Foram 150 anos de um vínculo histórico que enriqueceu e fortaleceu os dois países. Nossa comunidade no Brasil é grande e bem integrada. Além disso, nos últimos anos, cresceu o interesse dos brasileiros pela Itália, seja para estudo ou trabalho, portanto, houve um aumento da sua comunidade em nosso país. Isto contribuiu para um intercâmbio de valores importantes, destacando a relevância do diálogo e da cooperação entre as nossas nações.
Com base na sua experiência no Brasil, onde você vê a herança da cultura italiana aqui?

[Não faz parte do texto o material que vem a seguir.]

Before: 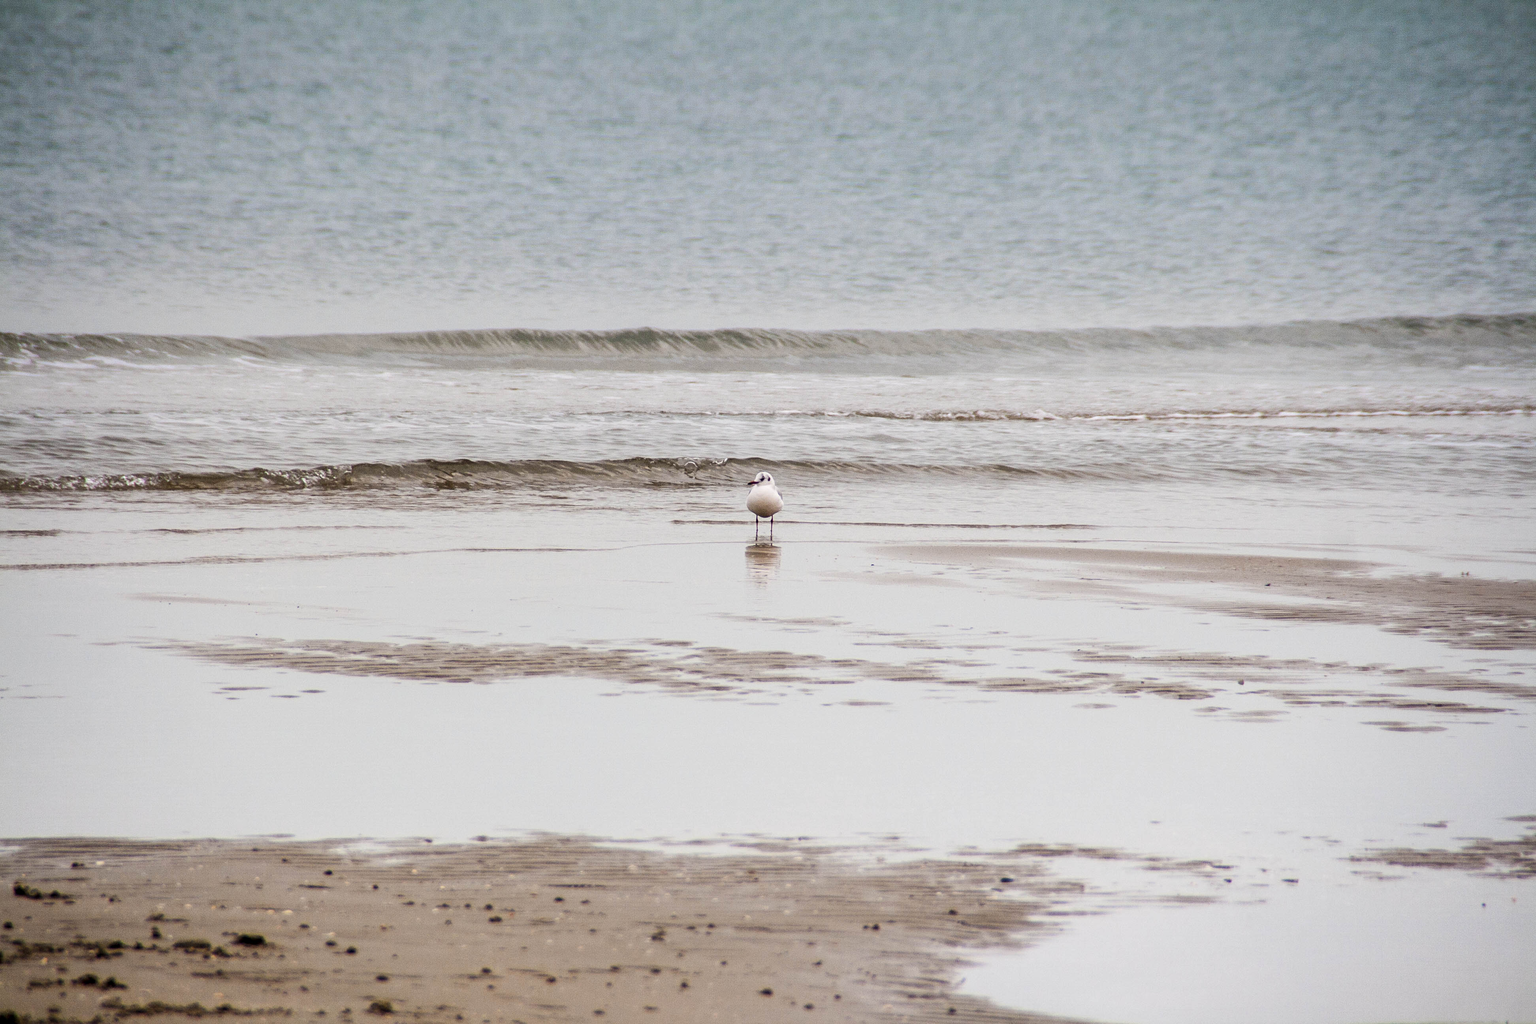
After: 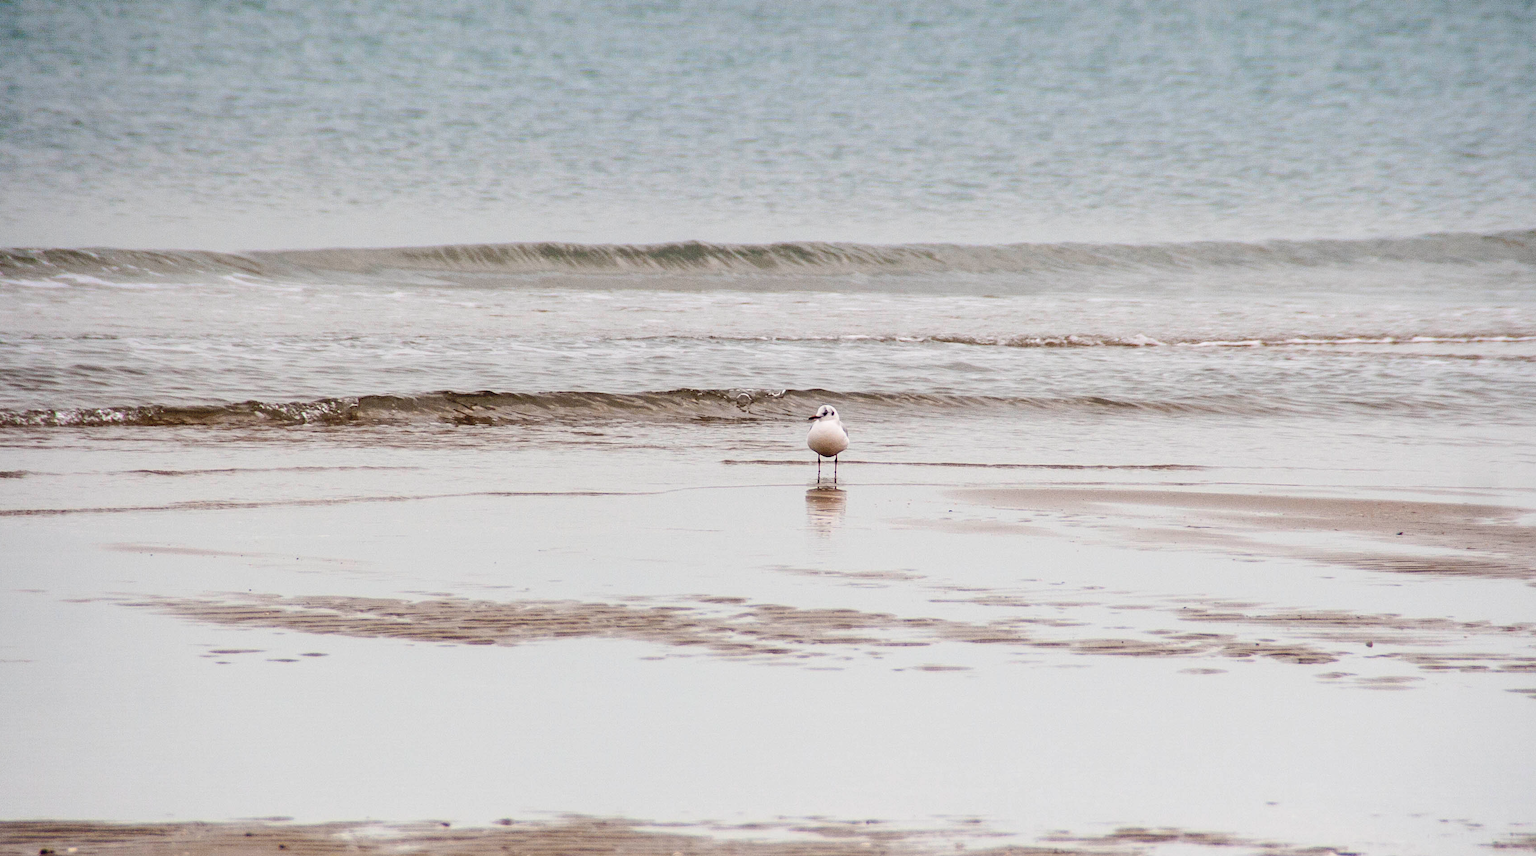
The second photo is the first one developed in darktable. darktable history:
crop and rotate: left 2.425%, top 11.305%, right 9.6%, bottom 15.08%
tone curve: curves: ch0 [(0, 0) (0.003, 0.004) (0.011, 0.005) (0.025, 0.014) (0.044, 0.037) (0.069, 0.059) (0.1, 0.096) (0.136, 0.116) (0.177, 0.133) (0.224, 0.177) (0.277, 0.255) (0.335, 0.319) (0.399, 0.385) (0.468, 0.457) (0.543, 0.545) (0.623, 0.621) (0.709, 0.705) (0.801, 0.801) (0.898, 0.901) (1, 1)], preserve colors none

Ambos compartilhamos os mesmos valores relacionados à família e à receptividade. Acredito que se pode observar uma certa influência italiana na arquitetura e no empreendedorismo. Muitos italianos que decidiram se mudar para o Brasil contribuíram para o desenvolvimento de diversos setores econômicos. Acredito que existe uma osmose de qualidades entre os nossos países. Na moda e na arte, por exemplo, podemos perceber como o design e a criatividade são elementos de grande semelhança entre as duas populações.

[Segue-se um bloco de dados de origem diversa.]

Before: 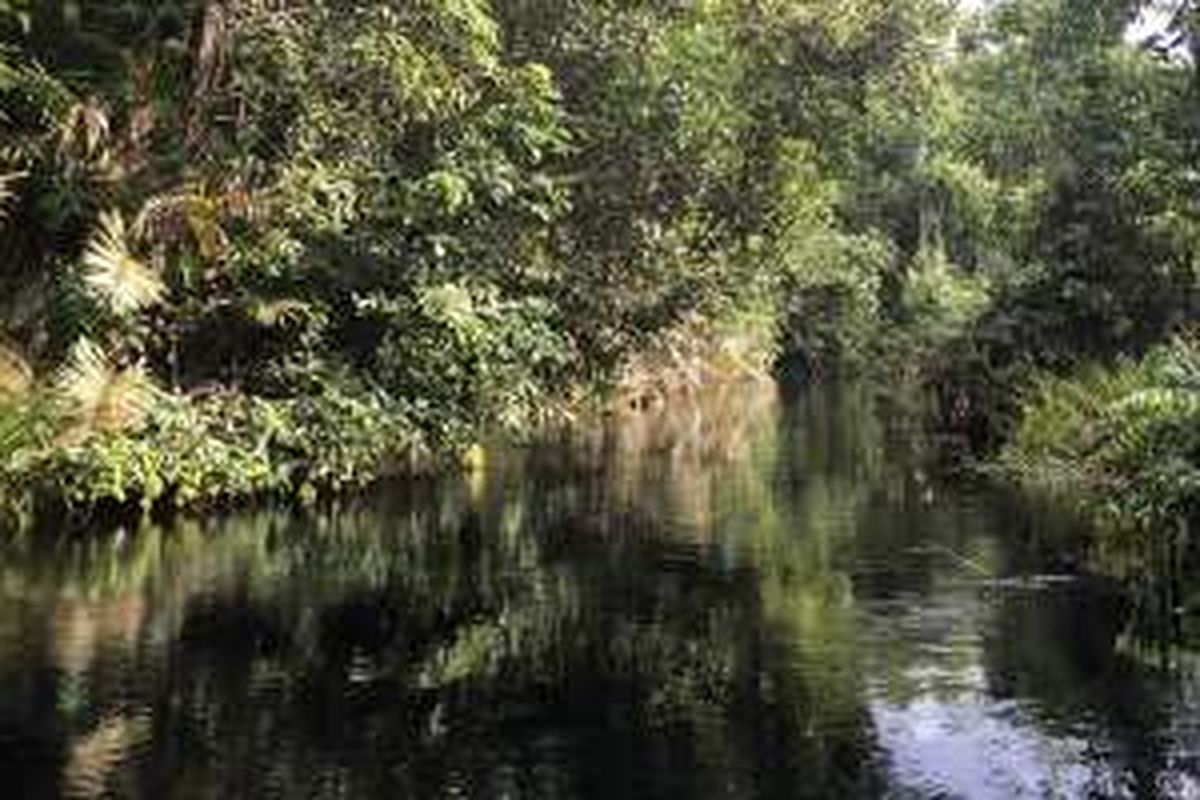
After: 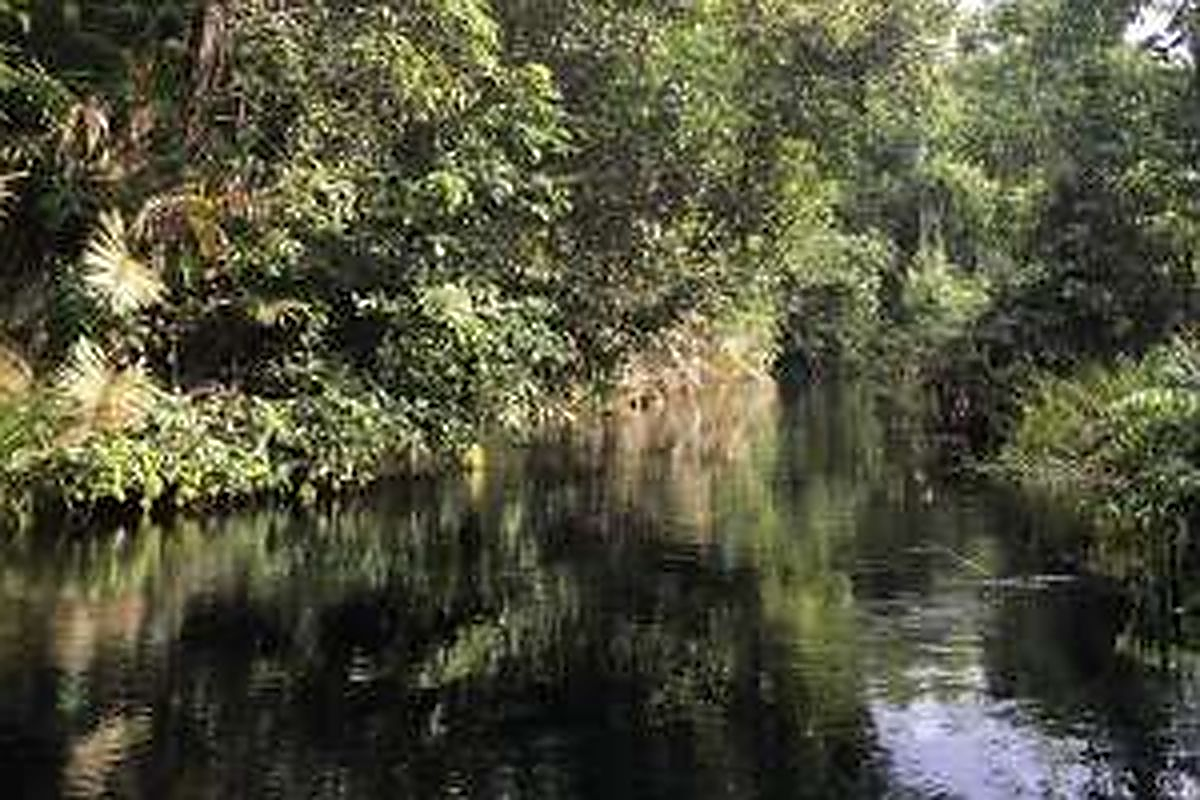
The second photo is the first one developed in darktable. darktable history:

A aproximação entre os dois países se fortaleceu?
Economicamente, as empresas italianas estão cada vez mais interessadas em investir no Brasil, um mercado dinâmico com grandes oportunidades nos setores de energia, infraestrutura e tecnologia. Também aumentaram os intercâmbios universitários e os programas de pesquisa entre institutos italianos e brasileiros, envolvendo gerações jovens de ambos os países. Em suma, existe uma ponte que nos une e acredito fortemente nestes laços e em políticas que promovam a cooperação entre os nossos países.